> _TASK INSTRUCTIONS_:
Reproduce the listing below verbatim, from its first line down to and including the line that contains "genus: Gaultheria".

== == ==

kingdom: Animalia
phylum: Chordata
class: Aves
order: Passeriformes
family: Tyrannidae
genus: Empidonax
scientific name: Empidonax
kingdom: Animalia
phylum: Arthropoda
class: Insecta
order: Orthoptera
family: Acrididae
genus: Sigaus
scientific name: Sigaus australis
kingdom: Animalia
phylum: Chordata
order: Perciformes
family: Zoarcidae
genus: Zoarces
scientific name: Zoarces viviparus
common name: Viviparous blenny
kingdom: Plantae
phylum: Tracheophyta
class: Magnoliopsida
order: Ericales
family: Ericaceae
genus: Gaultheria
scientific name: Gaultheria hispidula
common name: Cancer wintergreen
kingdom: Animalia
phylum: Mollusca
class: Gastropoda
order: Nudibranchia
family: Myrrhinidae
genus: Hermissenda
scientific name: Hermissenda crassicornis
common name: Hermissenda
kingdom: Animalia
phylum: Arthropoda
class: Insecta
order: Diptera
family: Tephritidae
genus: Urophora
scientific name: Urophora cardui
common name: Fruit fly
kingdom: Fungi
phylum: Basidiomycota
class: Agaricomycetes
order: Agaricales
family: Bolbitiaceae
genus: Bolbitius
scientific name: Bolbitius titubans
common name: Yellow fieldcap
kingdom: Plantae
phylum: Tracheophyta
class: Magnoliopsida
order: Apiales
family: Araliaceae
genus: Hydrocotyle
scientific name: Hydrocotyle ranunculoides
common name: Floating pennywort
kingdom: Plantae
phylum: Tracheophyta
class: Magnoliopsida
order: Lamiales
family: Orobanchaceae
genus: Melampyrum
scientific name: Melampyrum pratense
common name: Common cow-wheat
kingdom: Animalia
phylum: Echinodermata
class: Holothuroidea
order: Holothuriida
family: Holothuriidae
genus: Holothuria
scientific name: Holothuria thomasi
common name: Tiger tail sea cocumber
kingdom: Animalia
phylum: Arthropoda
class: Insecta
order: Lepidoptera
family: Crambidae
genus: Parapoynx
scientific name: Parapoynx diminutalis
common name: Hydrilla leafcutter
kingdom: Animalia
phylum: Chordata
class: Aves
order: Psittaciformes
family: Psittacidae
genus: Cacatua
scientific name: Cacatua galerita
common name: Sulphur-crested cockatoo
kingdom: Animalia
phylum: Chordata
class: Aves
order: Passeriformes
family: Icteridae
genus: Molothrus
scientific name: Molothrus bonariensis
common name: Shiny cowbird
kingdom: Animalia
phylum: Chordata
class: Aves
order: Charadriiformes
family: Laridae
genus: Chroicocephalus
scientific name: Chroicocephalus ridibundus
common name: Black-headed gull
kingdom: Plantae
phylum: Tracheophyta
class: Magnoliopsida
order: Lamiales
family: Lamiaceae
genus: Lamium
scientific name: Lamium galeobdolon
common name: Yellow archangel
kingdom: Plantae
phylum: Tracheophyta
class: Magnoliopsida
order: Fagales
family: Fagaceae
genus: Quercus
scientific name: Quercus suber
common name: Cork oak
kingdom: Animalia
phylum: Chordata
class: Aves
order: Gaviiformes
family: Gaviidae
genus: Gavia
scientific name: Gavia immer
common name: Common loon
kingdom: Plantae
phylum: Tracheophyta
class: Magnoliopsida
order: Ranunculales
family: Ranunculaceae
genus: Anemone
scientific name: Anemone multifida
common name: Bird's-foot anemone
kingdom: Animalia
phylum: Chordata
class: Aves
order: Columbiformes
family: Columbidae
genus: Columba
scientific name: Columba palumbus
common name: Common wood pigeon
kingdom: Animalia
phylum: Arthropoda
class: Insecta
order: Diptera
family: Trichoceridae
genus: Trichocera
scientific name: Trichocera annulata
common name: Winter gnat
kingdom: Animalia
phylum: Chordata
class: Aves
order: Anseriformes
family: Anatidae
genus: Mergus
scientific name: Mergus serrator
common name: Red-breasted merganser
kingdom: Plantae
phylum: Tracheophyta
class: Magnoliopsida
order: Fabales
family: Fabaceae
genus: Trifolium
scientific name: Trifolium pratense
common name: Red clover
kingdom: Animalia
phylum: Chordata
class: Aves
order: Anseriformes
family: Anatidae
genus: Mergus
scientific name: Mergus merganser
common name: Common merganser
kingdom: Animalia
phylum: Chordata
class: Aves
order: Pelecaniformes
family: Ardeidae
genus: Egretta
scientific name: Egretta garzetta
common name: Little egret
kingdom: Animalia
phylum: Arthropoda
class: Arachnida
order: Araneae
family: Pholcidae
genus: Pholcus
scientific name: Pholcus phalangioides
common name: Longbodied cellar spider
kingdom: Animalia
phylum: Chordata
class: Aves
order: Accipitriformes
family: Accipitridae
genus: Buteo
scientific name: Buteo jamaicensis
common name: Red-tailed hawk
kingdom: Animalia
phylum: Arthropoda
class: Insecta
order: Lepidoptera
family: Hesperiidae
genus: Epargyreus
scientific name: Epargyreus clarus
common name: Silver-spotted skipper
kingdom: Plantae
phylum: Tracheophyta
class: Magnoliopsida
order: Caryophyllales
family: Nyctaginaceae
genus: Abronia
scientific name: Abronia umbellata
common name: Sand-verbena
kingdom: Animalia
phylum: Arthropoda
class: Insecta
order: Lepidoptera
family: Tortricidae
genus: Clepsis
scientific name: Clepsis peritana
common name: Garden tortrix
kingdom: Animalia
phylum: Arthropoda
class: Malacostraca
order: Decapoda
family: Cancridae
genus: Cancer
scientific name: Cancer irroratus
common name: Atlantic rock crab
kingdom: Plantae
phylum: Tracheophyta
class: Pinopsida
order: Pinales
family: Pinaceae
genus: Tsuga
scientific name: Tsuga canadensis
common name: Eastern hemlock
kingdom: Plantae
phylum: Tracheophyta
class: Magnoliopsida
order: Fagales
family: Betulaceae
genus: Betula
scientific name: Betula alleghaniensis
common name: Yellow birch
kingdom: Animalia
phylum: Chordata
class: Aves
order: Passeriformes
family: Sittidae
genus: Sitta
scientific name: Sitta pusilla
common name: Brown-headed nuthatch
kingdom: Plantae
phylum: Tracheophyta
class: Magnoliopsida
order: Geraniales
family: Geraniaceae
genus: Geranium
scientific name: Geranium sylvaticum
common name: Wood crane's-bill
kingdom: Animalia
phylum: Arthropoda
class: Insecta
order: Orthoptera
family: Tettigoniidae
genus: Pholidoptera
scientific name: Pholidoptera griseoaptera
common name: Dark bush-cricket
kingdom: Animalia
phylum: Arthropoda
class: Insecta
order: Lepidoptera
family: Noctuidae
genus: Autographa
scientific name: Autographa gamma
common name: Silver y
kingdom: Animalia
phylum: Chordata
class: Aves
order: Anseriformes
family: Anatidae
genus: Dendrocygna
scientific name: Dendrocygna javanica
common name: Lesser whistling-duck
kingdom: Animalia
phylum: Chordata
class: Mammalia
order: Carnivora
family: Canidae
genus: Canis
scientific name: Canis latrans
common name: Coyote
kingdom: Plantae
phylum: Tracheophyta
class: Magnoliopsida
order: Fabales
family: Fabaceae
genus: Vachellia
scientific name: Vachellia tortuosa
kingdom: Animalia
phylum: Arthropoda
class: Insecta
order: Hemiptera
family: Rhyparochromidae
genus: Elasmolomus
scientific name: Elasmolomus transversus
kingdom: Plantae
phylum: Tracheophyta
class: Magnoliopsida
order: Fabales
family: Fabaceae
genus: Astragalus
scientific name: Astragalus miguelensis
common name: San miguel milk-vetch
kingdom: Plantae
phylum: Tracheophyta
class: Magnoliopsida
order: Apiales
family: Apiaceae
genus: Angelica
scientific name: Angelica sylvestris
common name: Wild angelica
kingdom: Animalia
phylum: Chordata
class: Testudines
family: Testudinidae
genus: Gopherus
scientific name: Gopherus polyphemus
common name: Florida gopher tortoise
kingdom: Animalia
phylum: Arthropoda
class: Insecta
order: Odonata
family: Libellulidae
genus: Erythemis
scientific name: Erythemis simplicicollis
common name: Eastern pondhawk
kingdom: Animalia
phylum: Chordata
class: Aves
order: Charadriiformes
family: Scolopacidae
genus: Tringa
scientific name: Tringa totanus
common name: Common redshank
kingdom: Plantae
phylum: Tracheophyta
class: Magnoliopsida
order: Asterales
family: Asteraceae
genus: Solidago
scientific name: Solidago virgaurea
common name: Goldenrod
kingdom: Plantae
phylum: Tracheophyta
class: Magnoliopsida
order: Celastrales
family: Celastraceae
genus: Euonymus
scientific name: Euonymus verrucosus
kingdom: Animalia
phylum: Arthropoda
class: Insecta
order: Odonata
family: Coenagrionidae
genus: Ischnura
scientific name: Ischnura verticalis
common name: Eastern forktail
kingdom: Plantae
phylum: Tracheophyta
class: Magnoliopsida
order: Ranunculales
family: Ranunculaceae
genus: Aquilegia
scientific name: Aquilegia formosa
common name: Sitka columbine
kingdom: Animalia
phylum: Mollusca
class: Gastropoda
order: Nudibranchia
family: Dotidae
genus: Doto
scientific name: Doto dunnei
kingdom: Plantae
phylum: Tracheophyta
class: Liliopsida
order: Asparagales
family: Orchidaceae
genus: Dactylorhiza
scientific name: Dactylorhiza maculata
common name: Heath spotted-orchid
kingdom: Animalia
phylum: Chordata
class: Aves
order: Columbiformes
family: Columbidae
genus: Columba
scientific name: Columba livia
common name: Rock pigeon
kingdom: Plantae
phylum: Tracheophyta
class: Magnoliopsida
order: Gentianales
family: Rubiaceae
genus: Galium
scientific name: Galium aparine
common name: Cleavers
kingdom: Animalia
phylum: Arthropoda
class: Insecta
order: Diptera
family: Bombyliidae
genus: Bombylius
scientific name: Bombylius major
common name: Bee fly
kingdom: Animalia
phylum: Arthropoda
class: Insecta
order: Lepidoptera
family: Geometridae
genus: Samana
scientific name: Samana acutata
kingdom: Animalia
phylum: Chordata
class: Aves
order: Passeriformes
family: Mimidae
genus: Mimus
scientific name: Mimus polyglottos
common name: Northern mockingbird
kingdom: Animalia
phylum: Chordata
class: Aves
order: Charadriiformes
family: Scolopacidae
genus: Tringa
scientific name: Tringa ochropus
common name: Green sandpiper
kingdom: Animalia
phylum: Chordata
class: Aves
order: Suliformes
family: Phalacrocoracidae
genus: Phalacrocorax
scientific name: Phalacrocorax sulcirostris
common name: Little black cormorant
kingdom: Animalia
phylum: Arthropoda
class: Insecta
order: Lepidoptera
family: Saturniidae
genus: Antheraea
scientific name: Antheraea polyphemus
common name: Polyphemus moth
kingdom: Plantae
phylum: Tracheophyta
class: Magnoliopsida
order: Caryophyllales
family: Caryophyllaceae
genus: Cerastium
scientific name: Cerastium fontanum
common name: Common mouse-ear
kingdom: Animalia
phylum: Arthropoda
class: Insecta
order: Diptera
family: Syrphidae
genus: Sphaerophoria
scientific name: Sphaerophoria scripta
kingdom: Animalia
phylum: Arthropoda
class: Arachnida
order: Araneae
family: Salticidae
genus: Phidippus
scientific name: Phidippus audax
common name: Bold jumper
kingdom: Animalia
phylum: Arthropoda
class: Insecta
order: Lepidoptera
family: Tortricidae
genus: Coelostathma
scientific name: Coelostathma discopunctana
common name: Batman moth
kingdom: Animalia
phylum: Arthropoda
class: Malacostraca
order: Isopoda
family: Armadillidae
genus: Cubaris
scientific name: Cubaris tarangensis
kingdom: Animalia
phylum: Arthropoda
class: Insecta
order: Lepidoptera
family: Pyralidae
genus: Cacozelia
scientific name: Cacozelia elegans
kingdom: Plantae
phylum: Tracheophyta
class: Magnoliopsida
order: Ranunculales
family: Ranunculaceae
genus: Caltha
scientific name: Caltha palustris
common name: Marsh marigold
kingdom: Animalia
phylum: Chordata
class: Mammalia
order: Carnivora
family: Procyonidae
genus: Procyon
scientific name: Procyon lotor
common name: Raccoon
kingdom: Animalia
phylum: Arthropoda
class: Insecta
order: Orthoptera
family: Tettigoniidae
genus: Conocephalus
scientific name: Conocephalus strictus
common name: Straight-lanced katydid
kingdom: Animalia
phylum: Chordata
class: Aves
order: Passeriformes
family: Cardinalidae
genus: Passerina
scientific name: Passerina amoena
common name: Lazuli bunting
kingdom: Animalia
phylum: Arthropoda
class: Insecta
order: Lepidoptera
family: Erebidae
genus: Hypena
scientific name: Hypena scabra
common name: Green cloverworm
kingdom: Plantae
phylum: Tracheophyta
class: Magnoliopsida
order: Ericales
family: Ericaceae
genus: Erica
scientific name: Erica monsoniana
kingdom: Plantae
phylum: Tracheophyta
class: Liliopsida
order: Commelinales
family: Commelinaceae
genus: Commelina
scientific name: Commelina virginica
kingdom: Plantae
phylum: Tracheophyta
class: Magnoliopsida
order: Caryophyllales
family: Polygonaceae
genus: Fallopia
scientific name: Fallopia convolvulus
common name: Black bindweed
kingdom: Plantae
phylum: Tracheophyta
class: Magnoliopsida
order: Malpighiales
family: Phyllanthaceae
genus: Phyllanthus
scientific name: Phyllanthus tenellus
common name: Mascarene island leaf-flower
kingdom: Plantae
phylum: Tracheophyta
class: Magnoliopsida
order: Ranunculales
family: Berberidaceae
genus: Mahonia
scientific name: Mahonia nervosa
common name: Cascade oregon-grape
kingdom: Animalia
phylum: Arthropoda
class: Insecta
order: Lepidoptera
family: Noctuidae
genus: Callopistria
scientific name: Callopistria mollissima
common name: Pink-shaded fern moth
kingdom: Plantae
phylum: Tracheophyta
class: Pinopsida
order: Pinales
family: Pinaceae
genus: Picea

== == ==

> _THE RESPONSE_:
kingdom: Animalia
phylum: Chordata
class: Aves
order: Passeriformes
family: Tyrannidae
genus: Empidonax
scientific name: Empidonax
kingdom: Animalia
phylum: Arthropoda
class: Insecta
order: Orthoptera
family: Acrididae
genus: Sigaus
scientific name: Sigaus australis
kingdom: Animalia
phylum: Chordata
order: Perciformes
family: Zoarcidae
genus: Zoarces
scientific name: Zoarces viviparus
common name: Viviparous blenny
kingdom: Plantae
phylum: Tracheophyta
class: Magnoliopsida
order: Ericales
family: Ericaceae
genus: Gaultheria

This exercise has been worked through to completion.